= TASK ITEM =
Leave the pictures out and transcribe every record exactly.

________________________

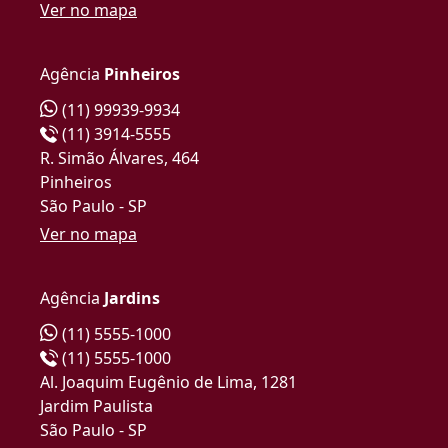
Ver no mapa
Agência
Pinheiros
(11) 99939-9934
(11) 3914-5555
R. Simão Álvares, 464
Pinheiros
São Paulo - SP
Ver no mapa
Agência
Jardins
(11) 5555-1000
(11) 5555-1000
Al. Joaquim Eugênio de Lima, 1281
Jardim Paulista
São Paulo - SP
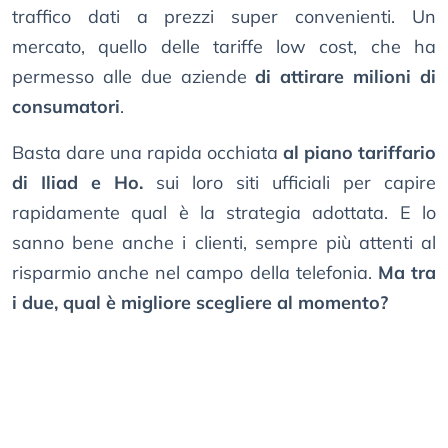
traffico dati a prezzi super convenienti. Un
mercato, quello delle tariffe low cost, che ha
permesso alle due aziende
di attirare milioni di
consumatori
.
Basta dare una rapida occhiata
al piano tariffario
di Iliad e Ho.
sui loro siti ufficiali per capire
rapidamente qual è la strategia adottata. E lo
sanno bene anche i clienti, sempre più attenti al
risparmio anche nel campo della telefonia.
Ma tra
i due, qual è migliore scegliere al momento?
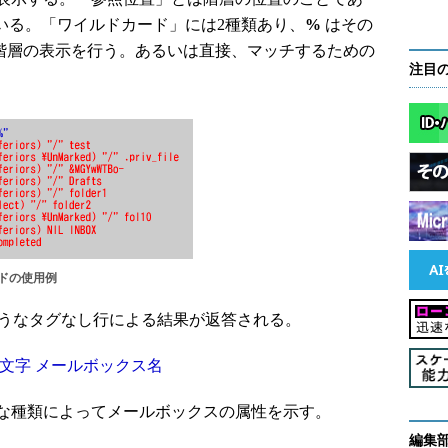
いる。「ワイルドカード」には2種類あり、
%
はその
階層の表示を行う。あるいは直接、マッチするための
注目
ンドの使用例
ようなタグなし行による結果が返答される。
り文字 メールボックス名
な種類によってメールボックスの属性を示す。
編集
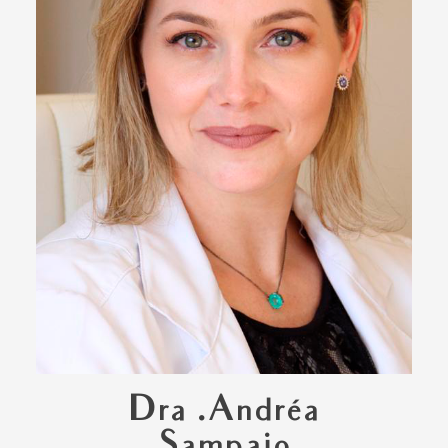
Dra .Andréa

________________________

= THE ANSWER =
Ver no mapa
Agência
Pinheiros
(11) 99939-9934
(11) 3914-5555
R. Simão Álvares, 464
Pinheiros
São Paulo - SP
Ver no mapa
Agência
Jardins
(11) 5555-1000
(11) 5555-1000
Al. Joaquim Eugênio de Lima, 1281
Jardim Paulista
São Paulo - SP
traffico dati a prezzi super convenienti. Un
mercato, quello delle tariffe low cost, che ha
permesso alle due aziende
di attirare milioni di
consumatori
.
Basta dare una rapida occhiata
al piano tariffario
di Iliad e Ho.
sui loro siti ufficiali per capire
rapidamente qual è la strategia adottata. E lo
sanno bene anche i clienti, sempre più attenti al
risparmio anche nel campo della telefonia.
Ma tra
i due, qual è migliore scegliere al momento?
いる。「ワイルドカード」には2種類あり、
%
はその
階層の表示を行う。あるいは直接、マッチするための
注目
ンドの使用例
ようなタグなし行による結果が返答される。
り文字 メールボックス名
な種類によってメールボックスの属性を示す。
編集
Dra .Andréa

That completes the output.